I think our major downfall will be framing all of our science policy goals in the context of Paul Simon songs.
I am certainly a fan of the GEDI program, but it is not the only solution to the kind science that we are already doing. We can do global coverage. If nobody else wants to, we will keep doing it.
Martin, still huge fans of your work over here.
Thanks for that, but frankly speaking it comes as no surprise to learn that the authors have no experience at all with lidar campaigns in tropical forests outside the Americas.
What’s been achieved in Peru is terrific, and is a model that could clearly be applied elsewhere. However, there are a whole range of very complex and quite specific reasons why lidar coverage is extremely limited in tropical Asia and Africa, and with all due respect, it’s not simply because the CAO team hasn’t turned its attention to the issue yet.
A very strong case can be made that sensors that operate above sovereign airspace are the only viable path to reasonably comprehensive global coverage and monitoring applications, and I think we might be doing a disservice to that broader agenda by trying to divert limited resources to apparently unrealistic alternatives.

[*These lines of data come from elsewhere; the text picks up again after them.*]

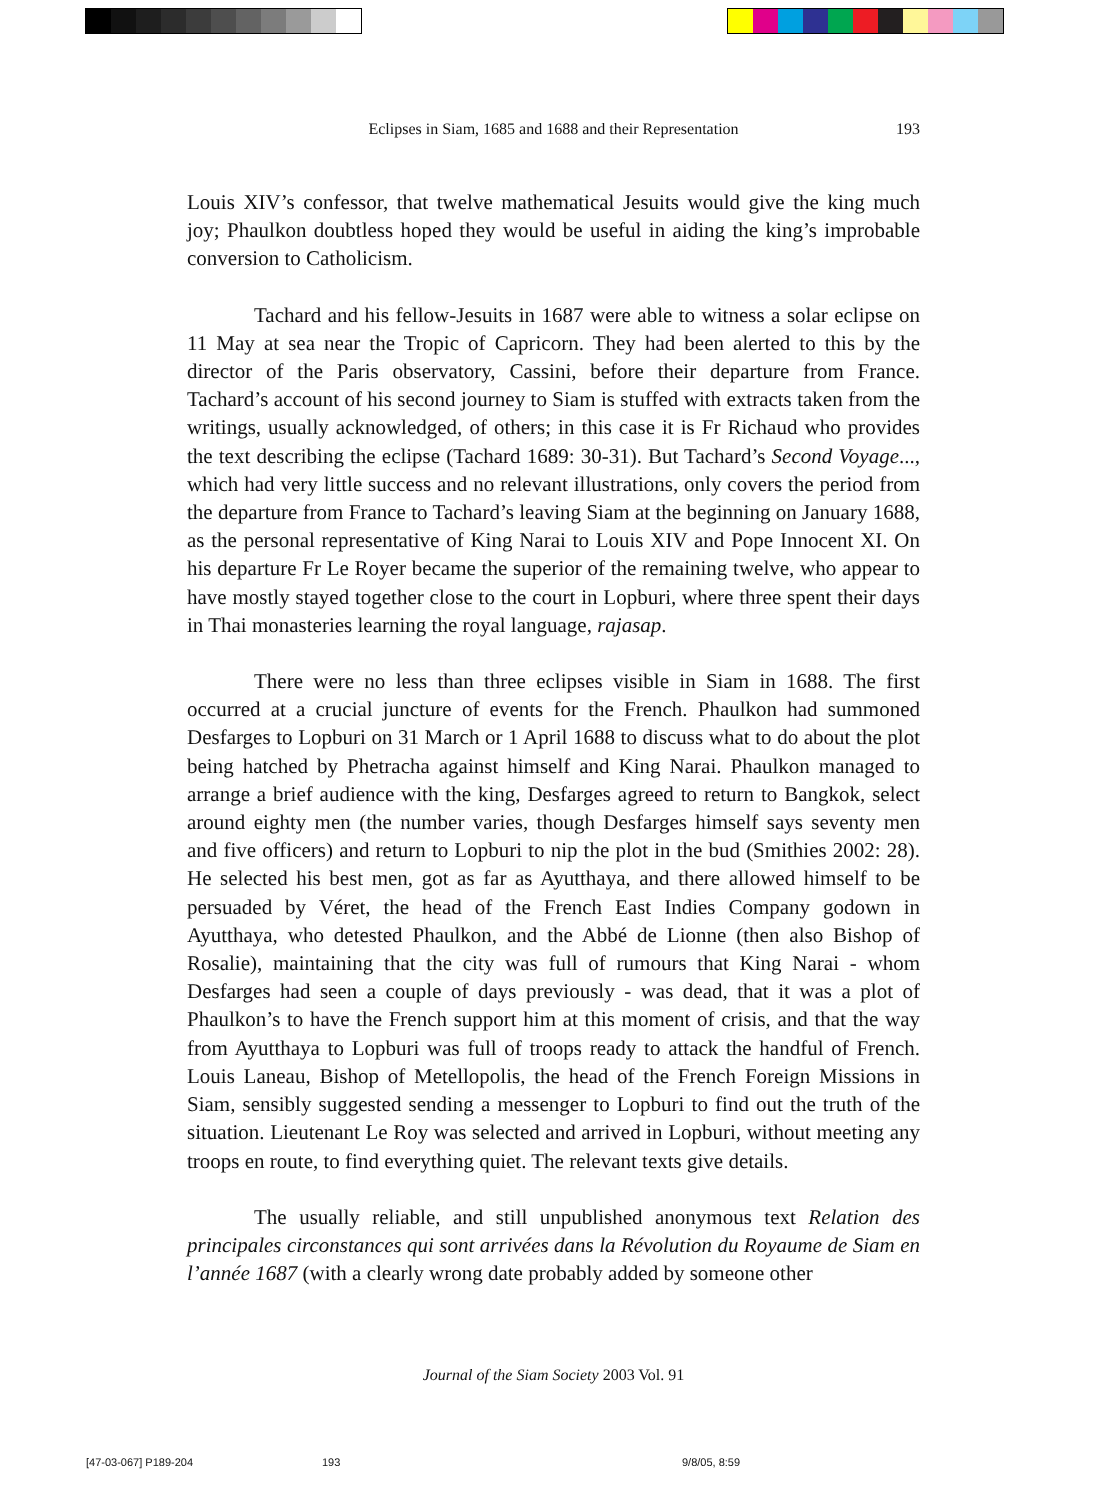Eclipses in Siam, 1685 and 1688 and their Representation
193
Louis XIV’s confessor, that twelve mathematical Jesuits would give the king much joy; Phaulkon doubtless hoped they would be useful in aiding the king’s improbable conversion to Catholicism.
Tachard and his fellow-Jesuits in 1687 were able to witness a solar eclipse on 11 May at sea near the Tropic of Capricorn. They had been alerted to this by the director of the Paris observatory, Cassini, before their departure from France. Tachard’s account of his second journey to Siam is stuffed with extracts taken from the writings, usually acknowledged, of others; in this case it is Fr Richaud who provides the text describing the eclipse (Tachard 1689: 30-31). But Tachard’s Second Voyage..., which had very little success and no relevant illustrations, only covers the period from the departure from France to Tachard’s leaving Siam at the beginning on January 1688, as the personal representative of King Narai to Louis XIV and Pope Innocent XI. On his departure Fr Le Royer became the superior of the remaining twelve, who appear to have mostly stayed together close to the court in Lopburi, where three spent their days in Thai monasteries learning the royal language, rajasap.
There were no less than three eclipses visible in Siam in 1688. The first occurred at a crucial juncture of events for the French. Phaulkon had summoned Desfarges to Lopburi on 31 March or 1 April 1688 to discuss what to do about the plot being hatched by Phetracha against himself and King Narai. Phaulkon managed to arrange a brief audience with the king, Desfarges agreed to return to Bangkok, select around eighty men (the number varies, though Desfarges himself says seventy men and five officers) and return to Lopburi to nip the plot in the bud (Smithies 2002: 28). He selected his best men, got as far as Ayutthaya, and there allowed himself to be persuaded by Véret, the head of the French East Indies Company godown in Ayutthaya, who detested Phaulkon, and the Abbé de Lionne (then also Bishop of Rosalie), maintaining that the city was full of rumours that King Narai - whom Desfarges had seen a couple of days previously - was dead, that it was a plot of Phaulkon’s to have the French support him at this moment of crisis, and that the way from Ayutthaya to Lopburi was full of troops ready to attack the handful of French. Louis Laneau, Bishop of Metellopolis, the head of the French Foreign Missions in Siam, sensibly suggested sending a messenger to Lopburi to find out the truth of the situation. Lieutenant Le Roy was selected and arrived in Lopburi, without meeting any troops en route, to find everything quiet. The relevant texts give details.
The usually reliable, and still unpublished anonymous text Relation des principales circonstances qui sont arrivées dans la Révolution du Royaume de Siam en l’année 1687 (with a clearly wrong date probably added by someone other
Journal of the Siam Society 2003 Vol. 91
[47-03-067] P189-204 193 9/8/05, 8:59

Maybe the authors do have a plan that takes into full account the full political, cultural and economic complexity of the situation, but it’s difficult to draw much reassurance from the total absence of any detail in the publication, and it would be nice to eventually see it laid out.
Sorry about that. Here are a couple of publications by one of the authors, a collaborator, and a stranger doing large-scale airborne LiDAR outside of the Americas.

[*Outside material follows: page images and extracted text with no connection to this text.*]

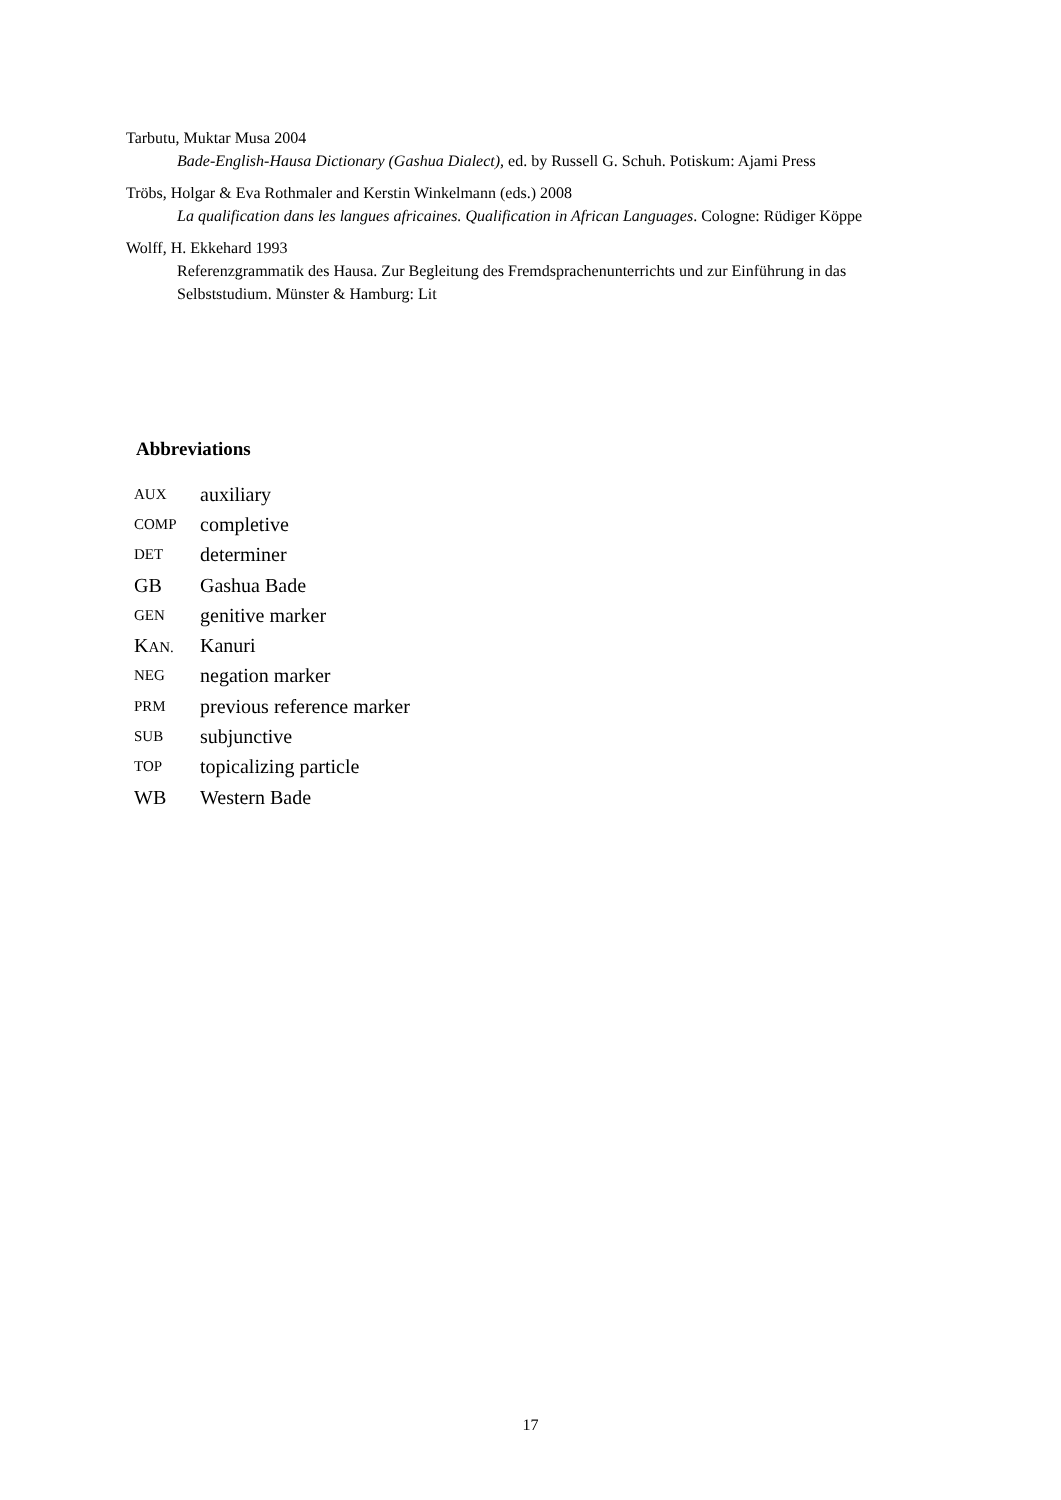Tarbutu, Muktar Musa 2004
Bade-English-Hausa Dictionary (Gashua Dialect), ed. by Russell G. Schuh. Potiskum: Ajami Press
Tröbs, Holgar & Eva Rothmaler and Kerstin Winkelmann (eds.) 2008
La qualification dans les langues africaines. Qualification in African Languages. Cologne: Rüdiger Köppe
Wolff, H. Ekkehard 1993
Referenzgrammatik des Hausa. Zur Begleitung des Fremdsprachenunterrichts und zur Einführung in das Selbststudium. Münster & Hamburg: Lit
Abbreviations
| AUX | auxiliary |
| COMP | completive |
| DET | determiner |
| GB | Gashua Bade |
| GEN | genitive marker |
| K AN. | Kanuri |
| NEG | negation marker |
| PRM | previous reference marker |
| SUB | subjunctive |
| TOP | topicalizing particle |
| WB | Western Bade |
17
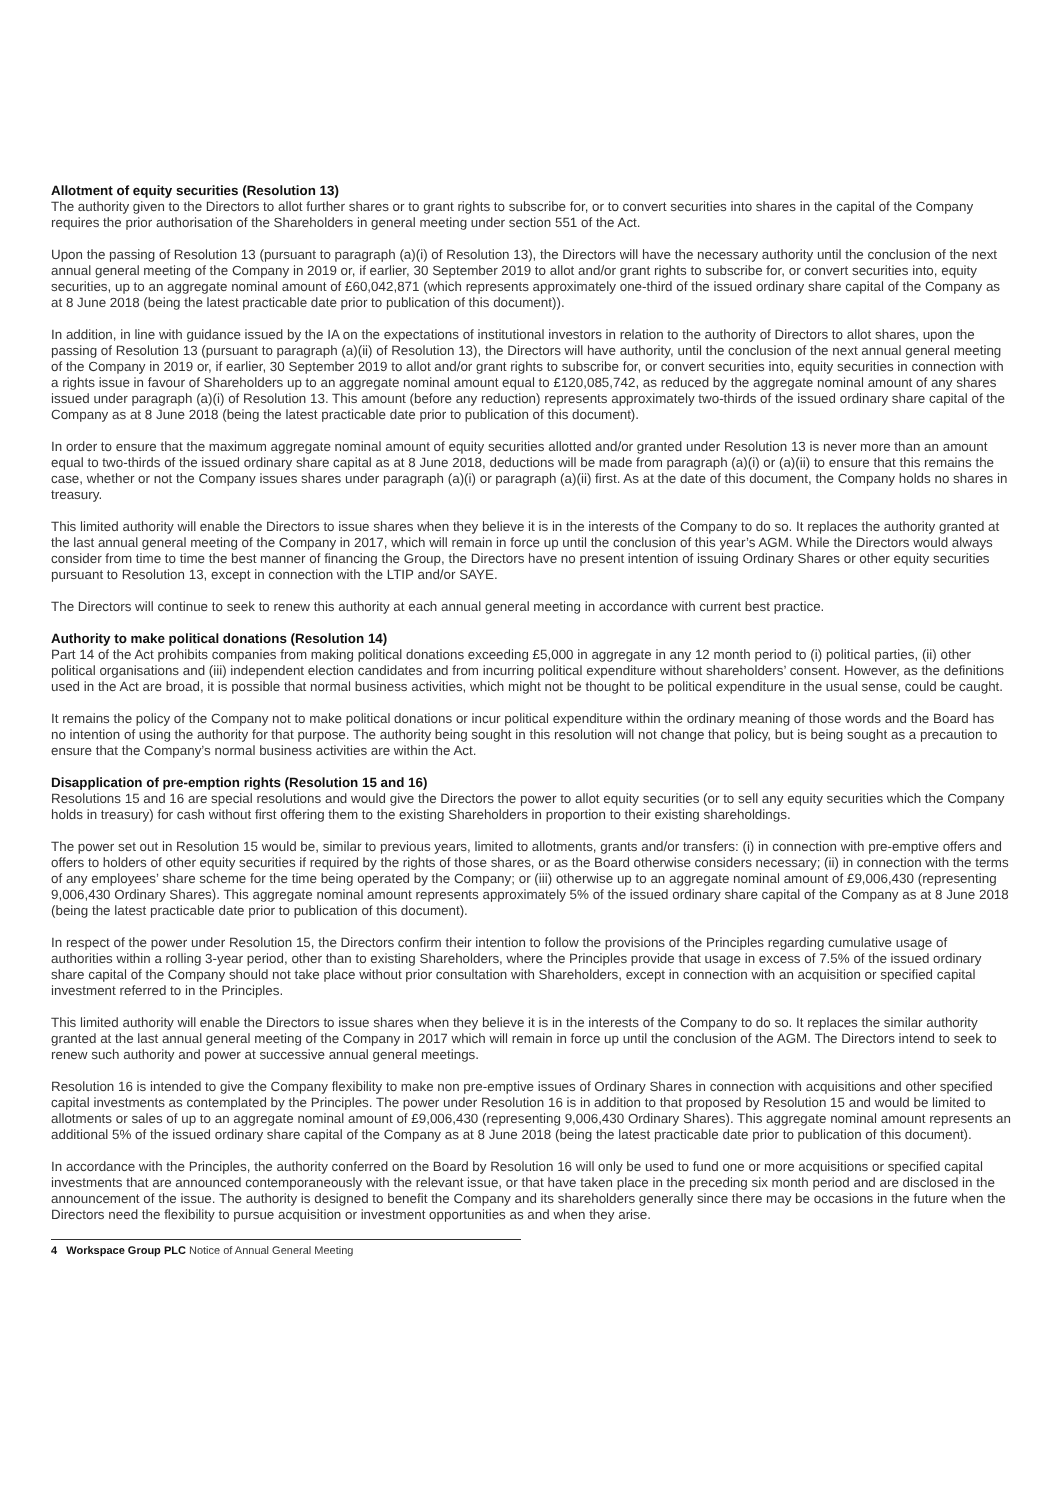Allotment of equity securities (Resolution 13)
The authority given to the Directors to allot further shares or to grant rights to subscribe for, or to convert securities into shares in the capital of the Company requires the prior authorisation of the Shareholders in general meeting under section 551 of the Act.
Upon the passing of Resolution 13 (pursuant to paragraph (a)(i) of Resolution 13), the Directors will have the necessary authority until the conclusion of the next annual general meeting of the Company in 2019 or, if earlier, 30 September 2019 to allot and/or grant rights to subscribe for, or convert securities into, equity securities, up to an aggregate nominal amount of £60,042,871 (which represents approximately one-third of the issued ordinary share capital of the Company as at 8 June 2018 (being the latest practicable date prior to publication of this document)).
In addition, in line with guidance issued by the IA on the expectations of institutional investors in relation to the authority of Directors to allot shares, upon the passing of Resolution 13 (pursuant to paragraph (a)(ii) of Resolution 13), the Directors will have authority, until the conclusion of the next annual general meeting of the Company in 2019 or, if earlier, 30 September 2019 to allot and/or grant rights to subscribe for, or convert securities into, equity securities in connection with a rights issue in favour of Shareholders up to an aggregate nominal amount equal to £120,085,742, as reduced by the aggregate nominal amount of any shares issued under paragraph (a)(i) of Resolution 13. This amount (before any reduction) represents approximately two-thirds of the issued ordinary share capital of the Company as at 8 June 2018 (being the latest practicable date prior to publication of this document).
In order to ensure that the maximum aggregate nominal amount of equity securities allotted and/or granted under Resolution 13 is never more than an amount equal to two-thirds of the issued ordinary share capital as at 8 June 2018, deductions will be made from paragraph (a)(i) or (a)(ii) to ensure that this remains the case, whether or not the Company issues shares under paragraph (a)(i) or paragraph (a)(ii) first. As at the date of this document, the Company holds no shares in treasury.
This limited authority will enable the Directors to issue shares when they believe it is in the interests of the Company to do so. It replaces the authority granted at the last annual general meeting of the Company in 2017, which will remain in force up until the conclusion of this year’s AGM. While the Directors would always consider from time to time the best manner of financing the Group, the Directors have no present intention of issuing Ordinary Shares or other equity securities pursuant to Resolution 13, except in connection with the LTIP and/or SAYE.
The Directors will continue to seek to renew this authority at each annual general meeting in accordance with current best practice.
Authority to make political donations (Resolution 14)
Part 14 of the Act prohibits companies from making political donations exceeding £5,000 in aggregate in any 12 month period to (i) political parties, (ii) other political organisations and (iii) independent election candidates and from incurring political expenditure without shareholders’ consent. However, as the definitions used in the Act are broad, it is possible that normal business activities, which might not be thought to be political expenditure in the usual sense, could be caught.
It remains the policy of the Company not to make political donations or incur political expenditure within the ordinary meaning of those words and the Board has no intention of using the authority for that purpose. The authority being sought in this resolution will not change that policy, but is being sought as a precaution to ensure that the Company’s normal business activities are within the Act.
Disapplication of pre-emption rights (Resolution 15 and 16)
Resolutions 15 and 16 are special resolutions and would give the Directors the power to allot equity securities (or to sell any equity securities which the Company holds in treasury) for cash without first offering them to the existing Shareholders in proportion to their existing shareholdings.
The power set out in Resolution 15 would be, similar to previous years, limited to allotments, grants and/or transfers: (i) in connection with pre-emptive offers and offers to holders of other equity securities if required by the rights of those shares, or as the Board otherwise considers necessary; (ii) in connection with the terms of any employees’ share scheme for the time being operated by the Company; or (iii) otherwise up to an aggregate nominal amount of £9,006,430 (representing 9,006,430 Ordinary Shares). This aggregate nominal amount represents approximately 5% of the issued ordinary share capital of the Company as at 8 June 2018 (being the latest practicable date prior to publication of this document).
In respect of the power under Resolution 15, the Directors confirm their intention to follow the provisions of the Principles regarding cumulative usage of authorities within a rolling 3-year period, other than to existing Shareholders, where the Principles provide that usage in excess of 7.5% of the issued ordinary share capital of the Company should not take place without prior consultation with Shareholders, except in connection with an acquisition or specified capital investment referred to in the Principles.
This limited authority will enable the Directors to issue shares when they believe it is in the interests of the Company to do so. It replaces the similar authority granted at the last annual general meeting of the Company in 2017 which will remain in force up until the conclusion of the AGM. The Directors intend to seek to renew such authority and power at successive annual general meetings.
Resolution 16 is intended to give the Company flexibility to make non pre-emptive issues of Ordinary Shares in connection with acquisitions and other specified capital investments as contemplated by the Principles. The power under Resolution 16 is in addition to that proposed by Resolution 15 and would be limited to allotments or sales of up to an aggregate nominal amount of £9,006,430 (representing 9,006,430 Ordinary Shares). This aggregate nominal amount represents an additional 5% of the issued ordinary share capital of the Company as at 8 June 2018 (being the latest practicable date prior to publication of this document).
In accordance with the Principles, the authority conferred on the Board by Resolution 16 will only be used to fund one or more acquisitions or specified capital investments that are announced contemporaneously with the relevant issue, or that have taken place in the preceding six month period and are disclosed in the announcement of the issue. The authority is designed to benefit the Company and its shareholders generally since there may be occasions in the future when the Directors need the flexibility to pursue acquisition or investment opportunities as and when they arise.
4 Workspace Group PLC Notice of Annual General Meeting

A current plan to map the Congo (Saatchi)
Mapping biodiversity in Sierra Leone using hyperspectral and LiDAR (Laurin)
Monitoring and biomass and comparing with SAR in Indonesia (Englhart)
We know many researchers and survey companies working in these areas and neighboring countries. This is all possible. And while you are correct in asserting that we did not lay out a plan in our two page call to action, I believe you are incorrect in asserting that it is not possible.
We are not suggesting that we will be the ones to solely undertake this project. As we have a team of five, establishing global coverage is outside of our reach. This paper is about reaching out the community and saying ‘this is possible!’.
Your vague concerns that there are ‘specific reasons’ this isn’t happening don’t contribute to the real logistics challenges we face, which I am not trying to avoid. We have had to face them in each of our international campaigns. Others are currently facing them. They are being overcome. If we work together to push this forward and get support to overcome the biggest ‘specific reason’ this isn’t being done (money) then we can work towards lofty goal of global high-resolution biomass mapping.